Aurélien Delpirou e Stéphane Mourlane, geografo e storico, analizzano le contraddizioni della vita politica italiana dopo le dimissioni di Silvio Berlusconi del 12 novembre.

Titolo originale: Du berlusconisme plein la Botte
Testata: Liberation
Autore: Catherine Calvet
Data: 19 novembre 2011
Tradotto da Claudia Maura per italiadallestero.info

Che posto occupa il berlusconismo nella storia politica italiana del XX secolo?
Il giorno delle dimissioni di Berlusconi è stato considerato da parte della stampa italiana come “una giornata storica” che ha segnato la fine di un’epoca. Per diciassette anni, il Cavaliere è stato il perno della vita politica italiana: tre volte presidente del Consiglio, detiene il record di longevità in quel ruolo dall’istituzione della Repubblica Italiana, nel 1946.
L’italianista Marc Lazar ha così potuto parlare di un “momento Berlusconi”, che comincia nel 1994, quando l’Italia vive una profonda crisi segnata dal tracollo dei due poli del sistema politico, la Democrazia Cristiana e il Partito Comunista, così come dalle rivelazioni sulla corruzione. Silvio Berlusconi si presenta immediatamente come simbolo di cambiamento e occupa lo spazio politico a centro-destra orfano della Democrazia Cristiana.
Il berlusconismo non ne è però l’erede, non più di quanto sia un fascismo, come alcuni hanno potuto credere in virtù della personalizzazione del potere, dell’impero mediatico e dell’alleanza con i neofascisti. Il berlusconismo offre una nuova interpretazione del gioco democratico, estendendone certi aspetti, quali il gioco delle intese elettorali o la corruzione.

Dove s’inserisce?
Il berlusconismo è riuscito a imporre una forma di egemonia culturale sul paese, a partire da un corpus ideologico eterogeneo che cristallizza le contraddizioni della società italiana: “rivoluzione liberale” ma atteggiamento compassionevole (da Napoli a L’Aquila), individualismo ma difesa delle reti di potere (ordini professionali, partiti, Chiesa), attaccamento all’Europa ma esaltazione del sentimento nazionale, affermazione del ruolo dello Stato ma sostegno al federalismo, modernità in programma ma affermazione dei valori tradizionali.
Il berlusconismo è al tempo stesso una nuova forma di pratica politica, che mette le tecniche del marketing al servizio di una mediatizzazione molto forte. Silvio Berlusconi ha catalizzato attorno a sé coalizioni di forze in parte antagoniste, come i federalisti della Lega Nord ed i nazionalisti di Alleanza Nazionale. L’elettorato spazia dai liberi professionisti delle grandi città, ai piccoli imprenditori del Nord, ma anche alle popolazioni poco istruite dell’Italia meridionale, preoccupate per le recenti evoluzioni dell’economia italiana. Tra il 1994 e il 2006, il Cavaliere ottiene i suoi risultati migliori tra gli imprenditori della ricca pianura padana, ma anche tra i derelitti della Sicilia.

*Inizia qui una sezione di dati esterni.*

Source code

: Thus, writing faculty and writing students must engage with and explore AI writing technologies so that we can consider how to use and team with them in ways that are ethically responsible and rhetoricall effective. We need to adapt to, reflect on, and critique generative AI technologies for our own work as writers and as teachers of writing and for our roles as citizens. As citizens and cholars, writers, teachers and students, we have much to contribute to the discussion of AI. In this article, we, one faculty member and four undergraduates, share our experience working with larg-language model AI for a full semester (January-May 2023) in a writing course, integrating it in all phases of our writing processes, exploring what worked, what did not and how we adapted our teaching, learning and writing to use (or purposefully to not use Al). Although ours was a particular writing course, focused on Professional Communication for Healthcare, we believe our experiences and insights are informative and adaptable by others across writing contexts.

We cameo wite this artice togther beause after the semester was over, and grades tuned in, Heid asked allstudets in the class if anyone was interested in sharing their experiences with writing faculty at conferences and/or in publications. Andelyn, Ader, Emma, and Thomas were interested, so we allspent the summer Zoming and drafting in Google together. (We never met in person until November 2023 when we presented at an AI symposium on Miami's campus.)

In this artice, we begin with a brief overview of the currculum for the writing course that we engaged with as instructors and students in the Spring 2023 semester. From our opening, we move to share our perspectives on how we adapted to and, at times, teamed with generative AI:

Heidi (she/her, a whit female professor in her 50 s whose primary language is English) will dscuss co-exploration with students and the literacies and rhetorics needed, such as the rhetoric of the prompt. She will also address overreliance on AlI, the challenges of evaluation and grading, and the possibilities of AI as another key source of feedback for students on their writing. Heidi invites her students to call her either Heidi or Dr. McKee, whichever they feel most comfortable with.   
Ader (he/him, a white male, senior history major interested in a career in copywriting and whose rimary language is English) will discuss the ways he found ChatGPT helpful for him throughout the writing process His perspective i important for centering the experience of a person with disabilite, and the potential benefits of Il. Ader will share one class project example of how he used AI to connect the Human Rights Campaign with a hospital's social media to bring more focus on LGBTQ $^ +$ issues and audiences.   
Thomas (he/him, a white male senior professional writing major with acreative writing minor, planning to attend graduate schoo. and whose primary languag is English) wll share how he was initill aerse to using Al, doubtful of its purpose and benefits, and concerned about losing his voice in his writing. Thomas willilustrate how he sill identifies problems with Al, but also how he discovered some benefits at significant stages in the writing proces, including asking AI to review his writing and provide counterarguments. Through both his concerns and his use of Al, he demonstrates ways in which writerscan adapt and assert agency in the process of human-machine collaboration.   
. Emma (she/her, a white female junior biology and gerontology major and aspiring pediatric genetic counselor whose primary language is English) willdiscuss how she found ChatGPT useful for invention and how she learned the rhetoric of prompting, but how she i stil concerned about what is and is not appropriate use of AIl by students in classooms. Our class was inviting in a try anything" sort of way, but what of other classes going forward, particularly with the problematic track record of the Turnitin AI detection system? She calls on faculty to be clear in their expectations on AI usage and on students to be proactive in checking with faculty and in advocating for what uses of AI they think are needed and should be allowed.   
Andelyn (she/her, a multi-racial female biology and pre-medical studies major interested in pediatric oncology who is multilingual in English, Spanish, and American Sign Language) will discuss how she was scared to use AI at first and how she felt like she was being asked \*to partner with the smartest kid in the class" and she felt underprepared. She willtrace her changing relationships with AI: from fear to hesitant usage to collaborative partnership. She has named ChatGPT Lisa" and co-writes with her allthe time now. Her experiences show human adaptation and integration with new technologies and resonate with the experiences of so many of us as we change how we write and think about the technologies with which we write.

Il berlusconismo sparirà? Si può ancora parlare di bipolarismo oggi?
Il berlusconismo non sarà una parentesi. Numerosi osservatori ritengono che il ruolo della comunicazione nel gioco politico, il radicamento del liberalismo o ancora la riabilitazione di una destra in rottura con il passato fascista, siano eredità durevoli. Silvio Berlusconi ha indubbiamente apportato un po’ di stabilità alla vita politica italiana, approfittando abilmente delle riforme elettorali. Ha messo un termine alla partitocrazia che ha caratterizzato la Prima Repubblica? È tutt’altro che scontato.
Un agglomerato eterogeneo fondato sulla personalità di un capo, sprovvisto di una vera base territoriale, il Popolo della Libertà [PDL, nato dalla fusione di Forza Italia, il partito di Berlusconi, con alleanza Nazionale N.d.R.] esce indebolito dalla caduta del Cavaliere e minato da correnti e rivalità personali. A sinistra come a destra, le forze centrifughe sembrano imporsi per ridisegnare un mosaico di partiti.